* _Problem to solve_
Reproduce the entries word for word, starting at the first line and stopping after the line that contains "[73, 454, 122, 476]".

* _Data excerpts_
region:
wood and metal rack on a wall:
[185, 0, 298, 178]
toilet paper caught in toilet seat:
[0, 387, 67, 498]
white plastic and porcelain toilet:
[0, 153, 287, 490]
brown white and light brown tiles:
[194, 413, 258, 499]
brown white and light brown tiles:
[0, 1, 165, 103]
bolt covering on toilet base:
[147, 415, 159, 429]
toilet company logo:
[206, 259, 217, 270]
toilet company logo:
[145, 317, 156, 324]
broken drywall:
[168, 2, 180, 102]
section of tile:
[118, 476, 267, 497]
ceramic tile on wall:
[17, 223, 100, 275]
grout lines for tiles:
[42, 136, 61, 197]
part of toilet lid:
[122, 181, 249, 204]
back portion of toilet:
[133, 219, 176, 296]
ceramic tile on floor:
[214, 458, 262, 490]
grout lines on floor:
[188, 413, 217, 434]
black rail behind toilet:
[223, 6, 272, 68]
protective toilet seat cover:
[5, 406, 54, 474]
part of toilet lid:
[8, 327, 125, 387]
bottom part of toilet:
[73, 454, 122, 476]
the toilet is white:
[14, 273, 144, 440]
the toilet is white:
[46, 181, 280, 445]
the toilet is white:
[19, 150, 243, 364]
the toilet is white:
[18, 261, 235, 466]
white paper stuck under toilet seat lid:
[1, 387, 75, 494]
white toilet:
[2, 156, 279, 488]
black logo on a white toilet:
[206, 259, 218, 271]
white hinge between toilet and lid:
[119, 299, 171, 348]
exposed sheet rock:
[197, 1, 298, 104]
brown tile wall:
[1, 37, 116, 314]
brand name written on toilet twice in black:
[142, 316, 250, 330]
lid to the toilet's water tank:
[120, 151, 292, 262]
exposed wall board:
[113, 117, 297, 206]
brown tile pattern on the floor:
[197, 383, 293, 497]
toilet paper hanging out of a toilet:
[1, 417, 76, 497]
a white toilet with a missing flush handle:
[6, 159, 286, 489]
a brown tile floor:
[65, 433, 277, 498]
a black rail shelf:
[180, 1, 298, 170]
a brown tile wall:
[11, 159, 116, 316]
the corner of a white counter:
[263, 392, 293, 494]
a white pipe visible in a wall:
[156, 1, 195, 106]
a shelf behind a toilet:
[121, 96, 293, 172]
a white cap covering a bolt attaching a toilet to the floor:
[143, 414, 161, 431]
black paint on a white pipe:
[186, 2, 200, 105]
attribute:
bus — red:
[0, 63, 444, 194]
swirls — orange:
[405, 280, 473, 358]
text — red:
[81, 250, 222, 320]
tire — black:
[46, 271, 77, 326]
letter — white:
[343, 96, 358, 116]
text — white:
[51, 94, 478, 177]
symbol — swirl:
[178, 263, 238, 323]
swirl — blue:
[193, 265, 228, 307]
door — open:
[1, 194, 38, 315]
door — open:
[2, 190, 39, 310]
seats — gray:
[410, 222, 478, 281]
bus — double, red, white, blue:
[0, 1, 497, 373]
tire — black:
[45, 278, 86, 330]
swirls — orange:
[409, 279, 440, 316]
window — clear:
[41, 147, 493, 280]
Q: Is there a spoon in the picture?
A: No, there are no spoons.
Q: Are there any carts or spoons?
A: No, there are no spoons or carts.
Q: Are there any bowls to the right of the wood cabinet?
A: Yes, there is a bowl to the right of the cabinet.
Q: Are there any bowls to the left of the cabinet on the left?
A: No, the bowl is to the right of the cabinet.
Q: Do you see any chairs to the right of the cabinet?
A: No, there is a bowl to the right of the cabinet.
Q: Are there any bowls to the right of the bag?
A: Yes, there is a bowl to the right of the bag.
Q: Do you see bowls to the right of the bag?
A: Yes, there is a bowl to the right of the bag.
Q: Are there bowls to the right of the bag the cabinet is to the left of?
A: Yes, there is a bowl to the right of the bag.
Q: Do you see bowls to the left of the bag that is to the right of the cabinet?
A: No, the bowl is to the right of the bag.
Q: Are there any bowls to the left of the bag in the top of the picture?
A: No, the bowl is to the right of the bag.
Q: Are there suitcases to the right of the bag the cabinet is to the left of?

* _Exercise solution_
region:
wood and metal rack on a wall:
[185, 0, 298, 178]
toilet paper caught in toilet seat:
[0, 387, 67, 498]
white plastic and porcelain toilet:
[0, 153, 287, 490]
brown white and light brown tiles:
[194, 413, 258, 499]
brown white and light brown tiles:
[0, 1, 165, 103]
bolt covering on toilet base:
[147, 415, 159, 429]
toilet company logo:
[206, 259, 217, 270]
toilet company logo:
[145, 317, 156, 324]
broken drywall:
[168, 2, 180, 102]
section of tile:
[118, 476, 267, 497]
ceramic tile on wall:
[17, 223, 100, 275]
grout lines for tiles:
[42, 136, 61, 197]
part of toilet lid:
[122, 181, 249, 204]
back portion of toilet:
[133, 219, 176, 296]
ceramic tile on floor:
[214, 458, 262, 490]
grout lines on floor:
[188, 413, 217, 434]
black rail behind toilet:
[223, 6, 272, 68]
protective toilet seat cover:
[5, 406, 54, 474]
part of toilet lid:
[8, 327, 125, 387]
bottom part of toilet:
[73, 454, 122, 476]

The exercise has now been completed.